Вы сами занимаетесь и режиссурой и монтажом, отсматриваете номера, перегоняете видео, работаете с архивами. Вместе с тем, молодые специалисты все чаще предпочитают уходить от такого универсализма, стремясь стать профессионалами в какой-то отдельно взятой узкой области. Как вы относитесь к подобной тенденции? Какой подход, на Ваш взгляд, предпочтительнее для молодого работника телевидения?
— Сейчас молодые часто стремятся к результату раньше времени, потому становятся узкими специалистами, чтобы успеть заработать здесь и сейчас. Всем хочется сразу же добиться признания, затратив на это как можно меньше сил. Если узкая специализация востребована в таком узком виде и тебе именно это интересно, и есть перспектива, что спрос именно на твою специализацию будет долгие годы – тогда возможно и есть смысл останавливаться на узком профиле. Но такие совпадения ведь бывают совсем не часто. Это не значит, что надо разбрасываться. Меня часто спрашивают – как Вы не устаете, занимаясь таким количеством разных дел одновременно? А не устаю я именно потому, что деятельность очень разнообразна.  При этом все мои дела проходят в одном русле, подчинены одному делу, которому я посвятил всю жизнь. Это и исполнительская работа, и режиссерская (я по образованию режиссер), и писательство, и даже мое библиофильство. Я подхожу к профессии всесторонне и считаю, что такой путь может дать больше. Но тут уж каждому свое.

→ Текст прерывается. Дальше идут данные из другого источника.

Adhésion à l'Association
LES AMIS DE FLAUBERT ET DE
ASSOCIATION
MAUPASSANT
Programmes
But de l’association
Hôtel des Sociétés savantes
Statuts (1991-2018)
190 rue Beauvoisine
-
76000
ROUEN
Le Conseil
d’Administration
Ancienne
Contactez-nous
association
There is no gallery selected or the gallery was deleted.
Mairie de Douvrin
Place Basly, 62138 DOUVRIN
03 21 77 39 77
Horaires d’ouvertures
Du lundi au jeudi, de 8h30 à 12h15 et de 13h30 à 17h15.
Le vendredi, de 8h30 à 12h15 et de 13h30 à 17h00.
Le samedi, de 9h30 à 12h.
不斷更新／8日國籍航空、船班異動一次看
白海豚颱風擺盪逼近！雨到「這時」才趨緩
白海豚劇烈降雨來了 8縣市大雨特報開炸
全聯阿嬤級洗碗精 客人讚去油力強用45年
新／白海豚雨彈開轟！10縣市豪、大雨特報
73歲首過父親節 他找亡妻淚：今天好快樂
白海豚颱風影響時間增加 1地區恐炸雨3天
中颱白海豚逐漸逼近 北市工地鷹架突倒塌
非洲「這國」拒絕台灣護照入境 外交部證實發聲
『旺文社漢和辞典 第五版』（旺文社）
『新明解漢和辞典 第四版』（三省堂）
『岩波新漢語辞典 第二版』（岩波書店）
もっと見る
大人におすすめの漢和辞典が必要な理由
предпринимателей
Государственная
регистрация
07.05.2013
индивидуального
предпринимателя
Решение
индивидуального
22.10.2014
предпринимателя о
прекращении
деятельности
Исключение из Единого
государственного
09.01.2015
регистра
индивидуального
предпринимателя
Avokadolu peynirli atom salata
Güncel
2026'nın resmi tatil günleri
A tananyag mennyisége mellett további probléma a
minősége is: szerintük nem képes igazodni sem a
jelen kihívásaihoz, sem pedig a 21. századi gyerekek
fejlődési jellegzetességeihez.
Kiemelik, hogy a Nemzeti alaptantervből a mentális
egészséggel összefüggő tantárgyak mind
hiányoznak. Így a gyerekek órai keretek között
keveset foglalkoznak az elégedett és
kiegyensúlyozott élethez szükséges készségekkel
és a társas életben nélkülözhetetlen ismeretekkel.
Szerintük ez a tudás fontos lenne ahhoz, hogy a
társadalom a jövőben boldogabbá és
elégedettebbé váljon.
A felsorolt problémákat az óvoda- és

В интернете немало сайтов, где можно найти свежие анекдоты, шутки, истории. Пользуетесь в работе этим материалом?
— Еще до появления интернета у нас в театре были «корреспонденты смешного» – люди, присылавшие интересные, веселые, необычные истории со всего русскоязычного мира.  Они уже приблизительно знают,  что может быть мне интересно, а что нет. Рыскать просто по интернету в поисках смешного – это все равно, что искать иголку в стоге сена. Опираясь только на интернет, вы не  сможете составить картину современного состояния юмора. Там много похабного, грубого. А кроме того, там очень много искажений: беспардонно меняются авторы под афоризмами, мне больно не только за автора, но и за культуру. Постоянно идет совершенно неконтролируемое нарушение авторских прав. Например, человек побывал у меня на концерте, запомнил из ста шуток десять, пришел домой и поместил их в интернете, не упомянув ни автора, ни исполнителя. Попадая таким образом в интернет, шутка становится ничейной. Ее может взять себе любой исполнитель, присвоить любой автор. Это создает массу неудобств. В интернете не знают этики, авторства, и многих других норм общения и морали. Это очень грустно.

Действительно, проблема приписывания себе чужих слов, приписывания Вам чужих слов стоит достаточно  остро. Я имею в виду не только нарушение авторских прав, но и статьи в желтой прессе. Юморист может и должен относиться к таким вещам с юмором или необходимо как-то бороться?
— Сильный человек будет относиться к этому с юмором, а слабый будет занудствовать. Практика воровства шуток существовала еще в советское время, до появления интернета. Конечно, не главные мэтры жанра, но второсортные артисты второго-третьего эшелона не пренебрегали присвоением шуток и даже целых номеров. Мой репертуар на протяжении нескольких десятков лет исполнялся доброй половиной артистов советской эстрады! Я относился к этому снисходительно. А как еще? Это все равно, что плохая погода. Можно переживать, а можно раскрыть зонт и идти вперед. Мои сильные авторы, такие как Аркадий Хайт, Михаил Задорнов говорили, мол, ничего, еще что-нибудь придумаем. И придумывали. И многие наши шутки, словечки, присказки уходили в народ.

Беседовала Виктория Мерзлякова
Журнал «Телецентр» №6 (31) июль-август 2008 г.